Chaerodes trachyscelides White is a highly specialized, flightless burrowing beetle confined to the narrow strip of sand at and just above high water level on sandy marine beaches in New Zealand. Although the ventral surface of the beetle is always pale, the dorsal surface varies from pale to almost black. Large samples of this beetle were taken, together with the sand, from 11 beaches on New Zealand's three main islands. The colour of the dorsal surface of each individual beetle and that of the sand samples was measured using reflectance spectroscopy and expressed as CIE L*,a*,b* (CIELAB) values. The L* values, which are objective, quantitative measures of the degree of lightness of the beetles, were subjected to statistical and frequency analysis.
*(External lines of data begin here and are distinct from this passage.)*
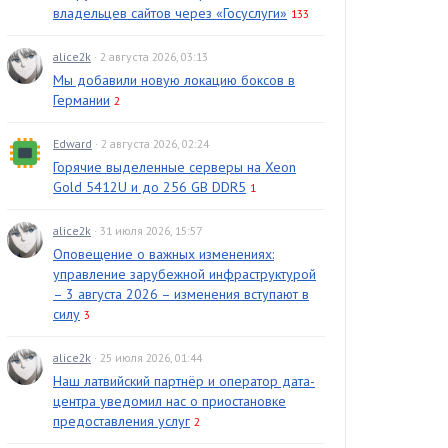
владельцев сайтов через «Госуслуги»
133
alice2k
· 2 августа 2026, 03:13
Мы добавили новую локацию боксов в
Германии
2
Edward
· 2 августа 2026, 02:24
Горячие выделенные серверы на Xeon
Gold 5412U и до 256 GB DDR5
1
alice2k
· 31 июля 2026, 15:57
Оповещение о важных изменениях:
управление зарубежной инфраструктурой
– 3 августа 2026 – изменения вступают в
силу
3
alice2k
· 25 июля 2026, 01:44
Наш латвийский партнёр и оператор дата-
центра уведомил нас о приостановке
предоставления услуг
2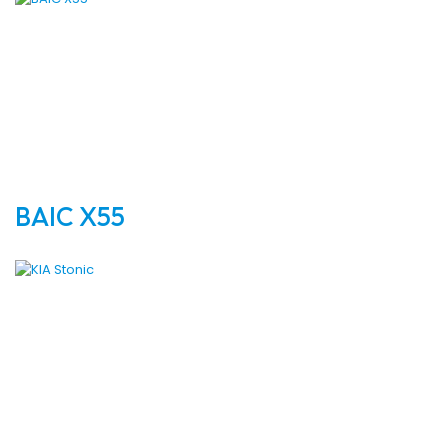
BAIC X55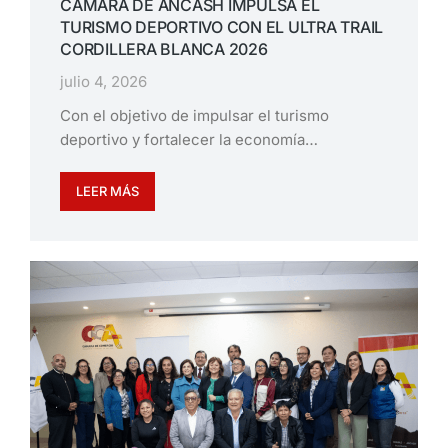
CÁMARA DE ÁNCASH IMPULSA EL
TURISMO DEPORTIVO CON EL ULTRA TRAIL
CORDILLERA BLANCA 2026
julio 4, 2026
Con el objetivo de impulsar el turismo
deportivo y fortalecer la economía…
LEER MÁS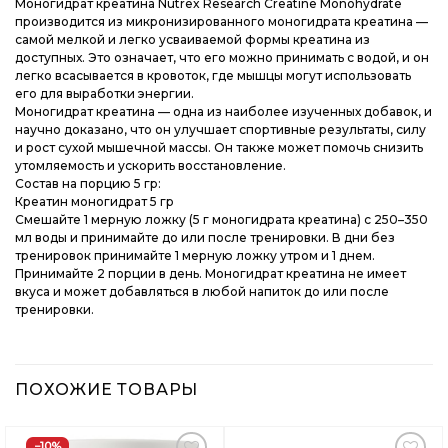
Моногидрат креатина Nutrex Research Creatine Monohydrate
производится из микронизированного моногидрата креатина —
самой мелкой и легко усваиваемой формы креатина из
доступных. Это означает, что его можно принимать с водой, и он
легко всасывается в кровоток, где мышцы могут использовать
его для выработки энергии.
Моногидрат креатина — одна из наиболее изученных добавок, и
научно доказано, что он улучшает спортивные результаты, силу
и рост сухой мышечной массы. Он также может помочь снизить
утомляемость и ускорить восстановление.
Состав на порцию 5 гр:
Креатин моногидрат 5 гр
Смешайте 1 мерную ложку (5 г моногидрата креатина) с 250–350
мл воды и принимайте до или после тренировки. В дни без
тренировок принимайте 1 мерную ложку утром и 1 днем.
Принимайте 2 порции в день. Моногидрат креатина не имеет
вкуса и может добавляться в любой напиток до или после
тренировки.
ПОХОЖИЕ ТОВАРЫ
−10%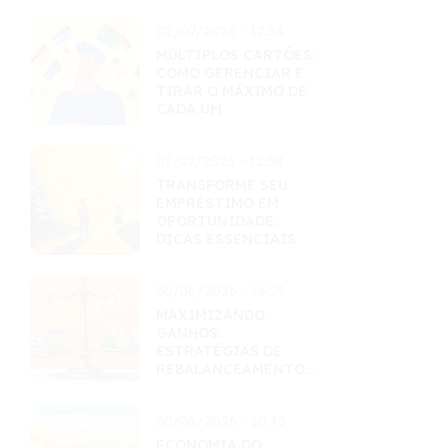
02/07/2026 - 12:34
MÚLTIPLOS CARTÕES:
COMO GERENCIAR E
TIRAR O MÁXIMO DE
CADA UM
01/07/2026 - 12:38
TRANSFORME SEU
EMPRÉSTIMO EM
OPORTUNIDADE:
DICAS ESSENCIAIS
30/06/2026 - 14:59
MAXIMIZANDO
GANHOS:
ESTRATÉGIAS DE
REBALANCEAMENTO
INTELIGENTES
30/06/2026 - 10:45
ECONOMIA DO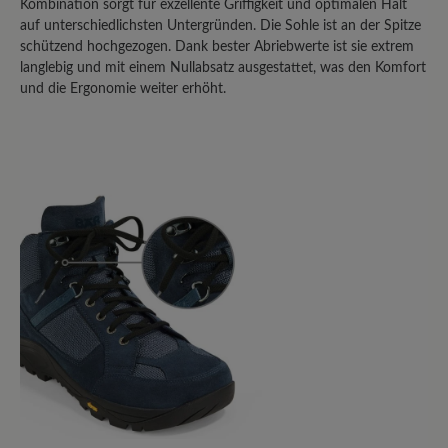
Kombination sorgt für exzellente Griffigkeit und optimalen Halt
Teilen Sie Ihre Erfahrungen mit dem
auf unterschiedlichsten Untergründen. Die Sohle ist an der Spitze
Produkt mit anderen Kunden.
schützend hochgezogen. Dank bester Abriebwerte ist sie extrem
langlebig und mit einem Nullabsatz ausgestattet, was den Komfort
und die Ergonomie weiter erhöht.
Schreiben Sie eine Bewertung
Sortiert nach
10
Bewertungen
21. Januar 2024 20:22
Review with rating of 5 out of 5 stars
Sehr gut- wasserdicht/Vollleder wäre
noch besser
Sehr guter Wanderschuh, der Breite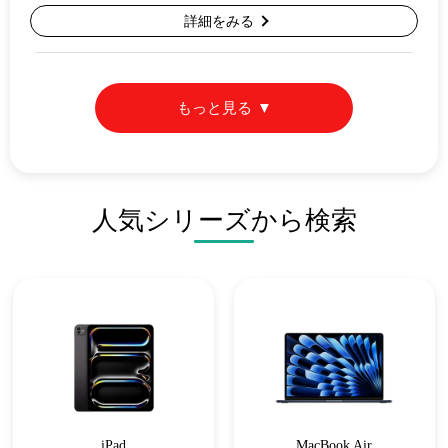
詳細をみる
もっと見る
人気シリーズから検索
iPad
MacBook Air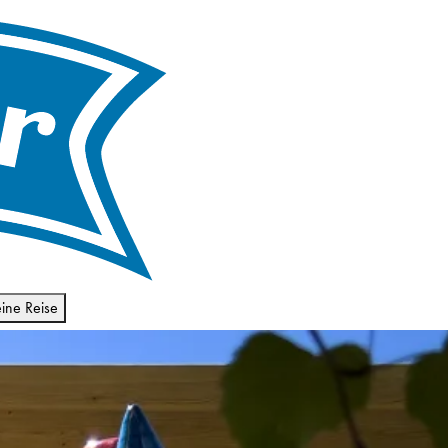
ine Reise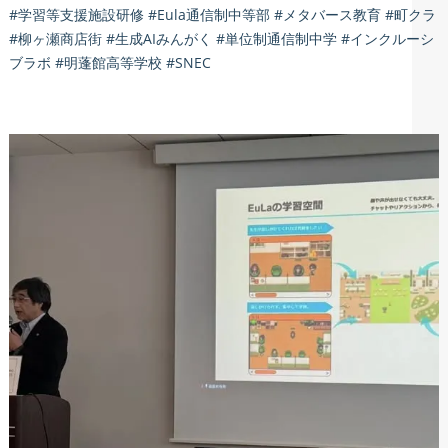
#学習等支援施設研修 #Eula通信制中等部 #メタバース教育 #町クラ
#柳ヶ瀬商店街 #生成AIみんがく #単位制通信制中学 #インクルーシ
ブラボ #明蓬館高等学校 #SNEC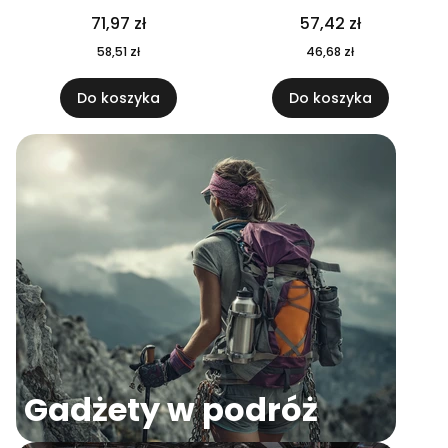
04
71,97 zł
57,42 zł
58,51 zł
46,68 zł
Do koszyka
Do koszyka
Gadżety w podróż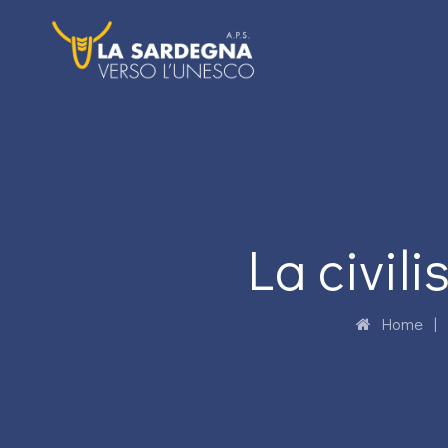
La civil
Home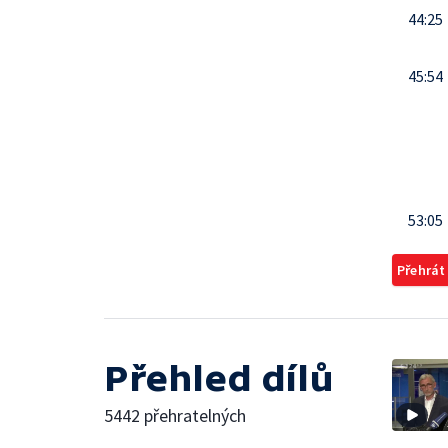
44:25
45:54
53:05
Přehrát
Přehled dílů
5442 přehratelných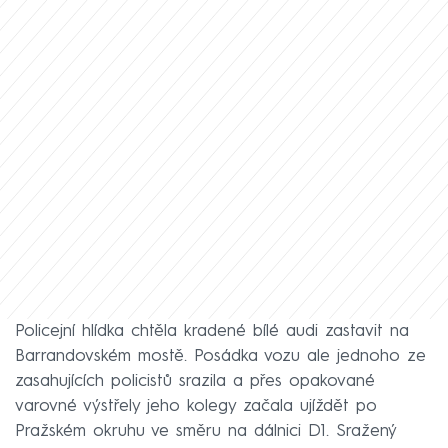
Policejní hlídka chtěla kradené bílé audi zastavit na
Barrandovském mostě. Posádka vozu ale jednoho ze
zasahujících policistů srazila a přes opakované
varovné výstřely jeho kolegy začala ujíždět po
Pražském okruhu ve směru na dálnici D1. Sražený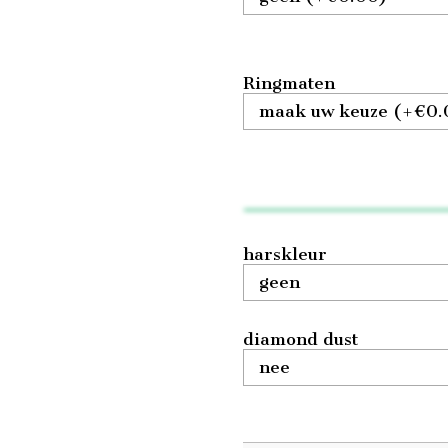
Ringmaten
harskleur
diamond dust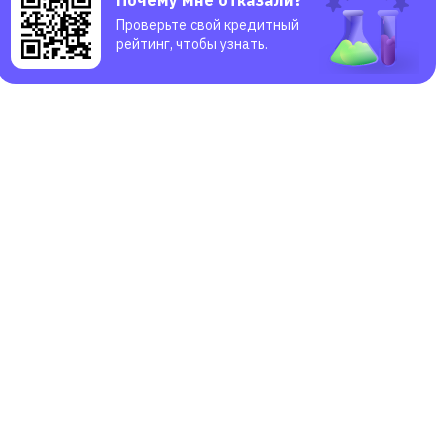
Проверьте свой кредитный
рейтинг, чтобы узнать.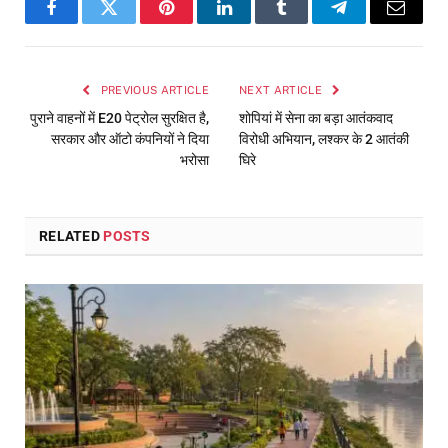
Facebook
Twitter
Pinterest
LinkedIn
Tumblr
Telegram
Email
PREVIOUS ARTICLE
NEXT ARTICLE
पुराने वाहनों में E20 पेट्रोल सुरक्षित है,
शोपियां में सेना का बड़ा आतंकवाद
सरकार और ऑटो कंपनियों ने दिया
विरोधी अभियान, लश्कर के 2 आतंकी
भरोसा
घिरे
RELATED
POSTS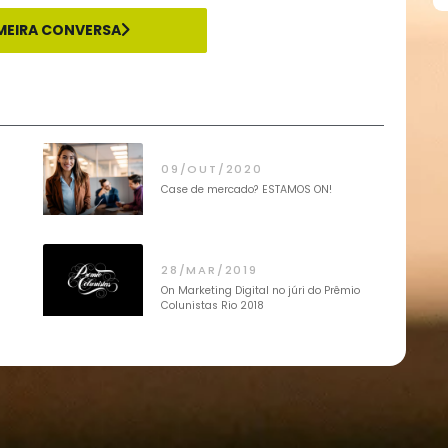
tá aplicando no seu perfil?
rme as mudanças do Instagram em estratégias de
SA PRIMEIRA CONVERSA
09/OUT/2020
amadas
Case de mercado? ESTAMOS ON!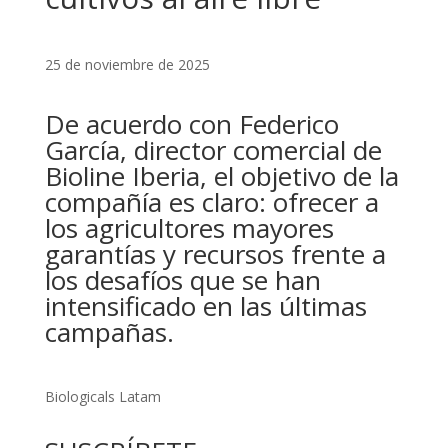
25 de noviembre de 2025
De acuerdo con Federico
García, director comercial de
Bioline Iberia, el objetivo de la
compañía es claro: ofrecer a
los agricultores mayores
garantías y recursos frente a
los desafíos que se han
intensificado en las últimas
campañas.
Biologicals Latam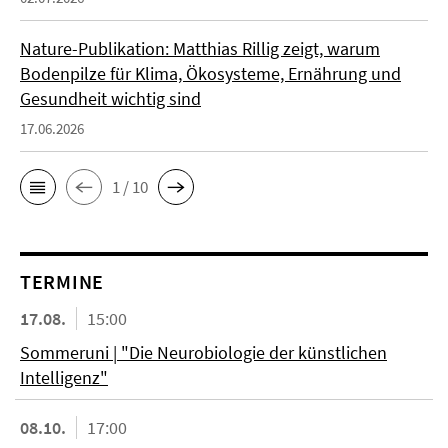
Nature-Publikation: Matthias Rillig zeigt, warum
Bodenpilze für Klima, Ökosysteme, Ernährung und
Gesundheit wichtig sind
17.06.2026
1 / 10
TERMINE
17.08.
15:00
Sommeruni | "Die Neurobiologie der künstlichen
Intelligenz"
08.10.
17:00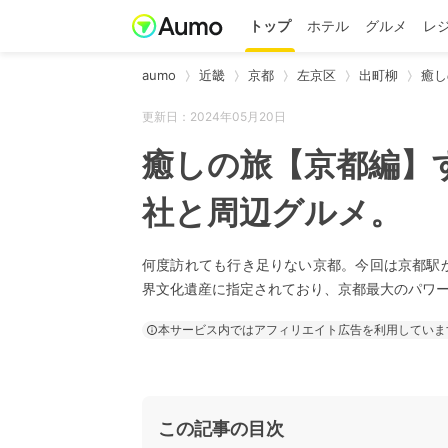
トップ
ホテル
グルメ
レ
aumo
近畿
京都
左京区
出町柳
癒し
更新日：2024年05月20日
癒しの旅【京都編】
社と周辺グルメ。
何度訪れても行き足りない京都。今回は京都駅
界文化遺産に指定されており、京都最大のパワー
本サービス内ではアフィリエイト広告を利用していま
この記事の目次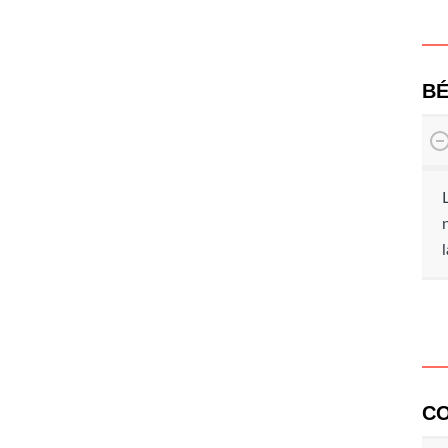
BÉ
CO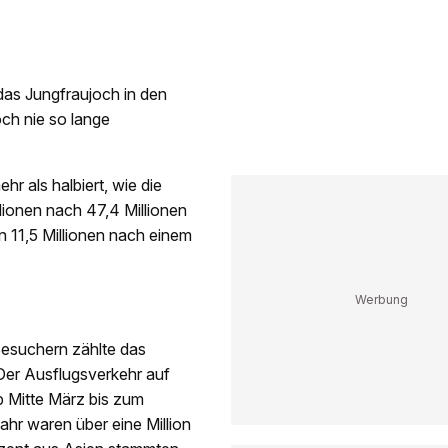
as Jungfraujoch in den
ch nie so lange
r als halbiert, wie die
lionen nach 47,4 Millionen
on 11,5 Millionen nach einem
esuchern zählte das
 Der Ausflugsverkehr auf
 Mitte März bis zum
hr waren über eine Million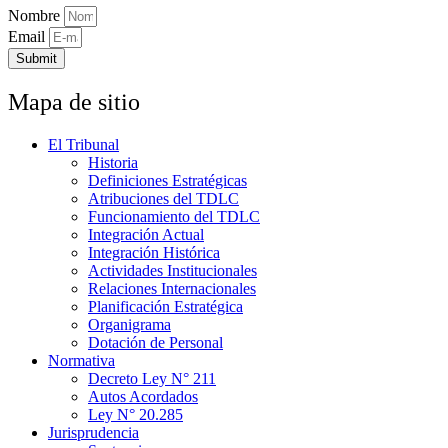
Nombre
Email
Submit
Mapa de sitio
El Tribunal
Historia
Definiciones Estratégicas
Atribuciones del TDLC
Funcionamiento del TDLC
Integración Actual
Integración Histórica
Actividades Institucionales
Relaciones Internacionales
Planificación Estratégica
Organigrama
Dotación de Personal
Normativa
Decreto Ley N° 211
Autos Acordados
Ley N° 20.285
Jurisprudencia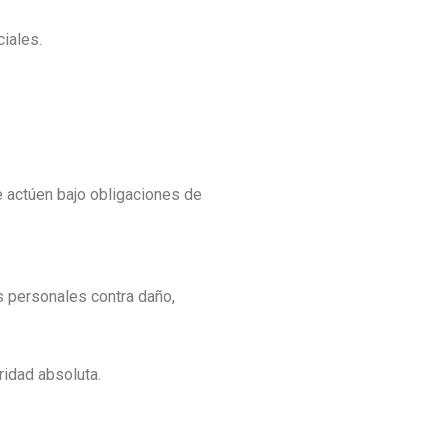
iales.
e actúen bajo obligaciones de
s personales contra daño,
idad absoluta.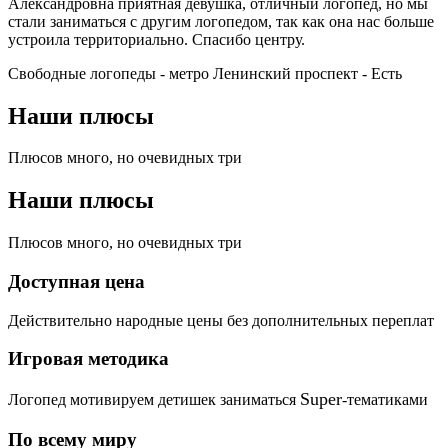
Александровна приятная девушка, отличный логопед, но мы
стали заниматься с другим логопедом, так как она нас больше
устроила территориально. Спасибо центру.
Свободные логопеды - метро Ленинский проспект -
Есть
Наши плюсы
Плюсов много, но очевидных три
Наши плюсы
Плюсов много, но очевидных три
Доступная цена
Действительно народные цены без дополнительных переплат
Игровая методика
Super
Логопед мотивируем детишек заниматься
-тематиками
По всему миру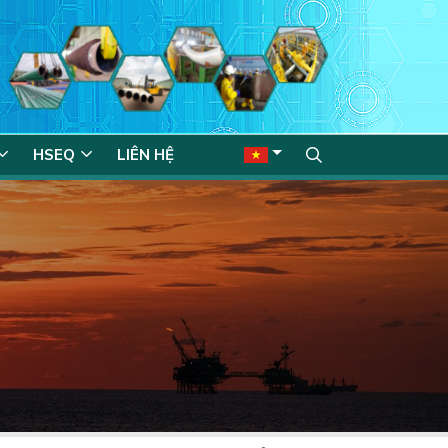
HSEQ
LIÊN HỆ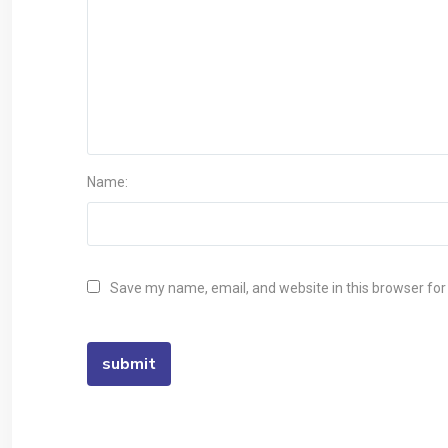
Name:
Save my name, email, and website in this browser for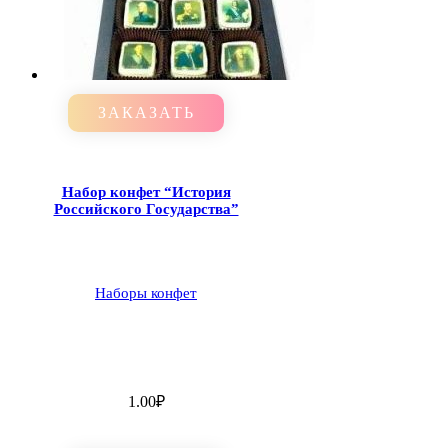
ЗАКАЗАТЬ
Набор конфет “История
Российского Государства”
Наборы конфет
1.00
₽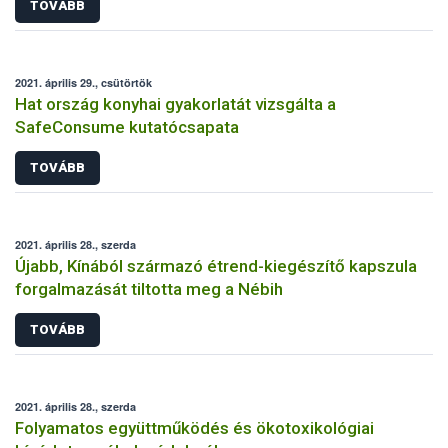
TOVÁBB
2021. április 29., csütörtök
Hat ország konyhai gyakorlatát vizsgálta a
SafeConsume kutatócsapata
TOVÁBB
2021. április 28., szerda
Újabb, Kínából származó étrend-kiegészítő kapszula
forgalmazását tiltotta meg a Nébih
TOVÁBB
2021. április 28., szerda
Folyamatos együttműködés és ökotoxikológiai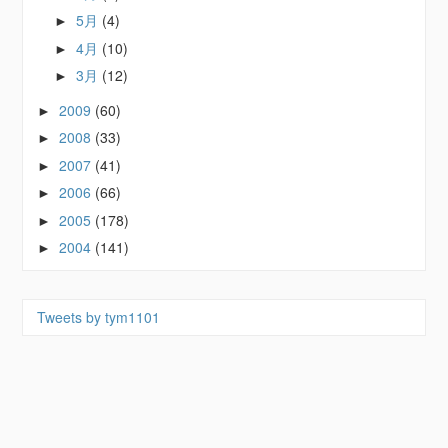
5月
(4)
►
4月
(10)
►
3月
(12)
►
2009
(60)
►
2008
(33)
►
2007
(41)
►
2006
(66)
►
2005
(178)
►
2004
(141)
►
Tweets by tym1101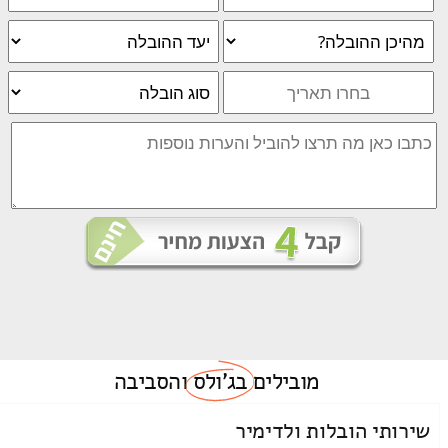
מובילים
בג'ולס
והסביבה
שירותי הובלות ולדימיר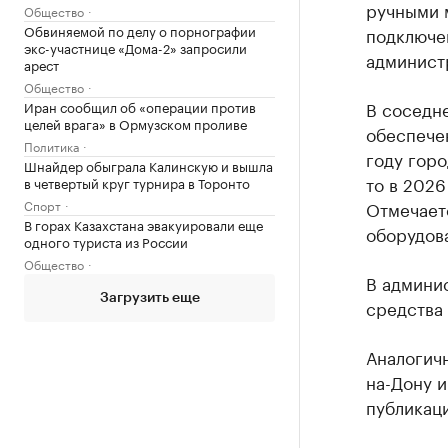
ручными 
Общество
Обвиняемой по делу о порнографии
подключе
экс-участнице «Дома-2» запросили
админист
арест
Общество
В соседн
Иран сообщил об «операции против
целей врага» в Ормузском проливе
обеспечен
Политика
году горо
Шнайдер обыграла Калинскую и вышла
то в 2026
в четвертый круг турнира в Торонто
Спорт
Отмечаетс
В горах Казахстана эвакуировали еще
оборудов
одного туриста из России
Общество
В админис
Загрузить еще
средства 
Аналогич
на-Дону и
публикаци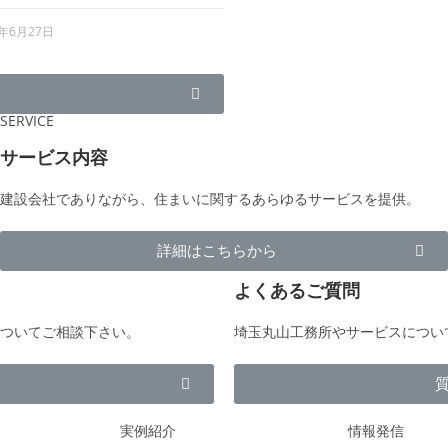
4年6月27日
SERVICE
サービス内容
建設会社でありながら、住まいに関するあらゆるサービスを提供。
詳細はこちらから
よくあるご質問
ついてご相談下さい。
埼玉丸山工務所やサービスについ
実例紹介
情報発信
Although the species was very variable in colour and the variation appeared to be continuous, a highly significant correlation was obtained between the mean of the L* values for the samples on each beach and that of the sand, the correlation coefficient being 0.961. This close association between the lightness of the beetles and that of the sand suggests the variable melanism functions as cryptic colouration. On most beaches, the distribution oflightness among the beetles sampled conformed to a normal curve. For beetles from sites where the sand was relatively uniform, such as the black Taranaki beaches, the L* frequency distribution curves were narrow and the coefficient of variation of mean beetle colour was relatively small indicating low colour variability. In contrast, the greatest within-site variability occurred on the two Stewart Island beaches sampled, where in each case there was less uniformity in the colour of the sand. At one of these sites, Maori Beach, darker sand present below the high water level is often deposited on the zone occupied by the beetles after storms. On Lonneker's Beach, the distribution of L* values among the beetles sampled was actually bimodal. On this small beach, there was an area of intensely black sand in the zone occupied by the beetles, but most of the rest was covered with light golden sand. These results are interpreted as evidence that the variability of colour of Chaerodes beetles has the effect of populations being able to match the colour of the sand of their home beaches, presumably as a consequence of the differential survival of individuals.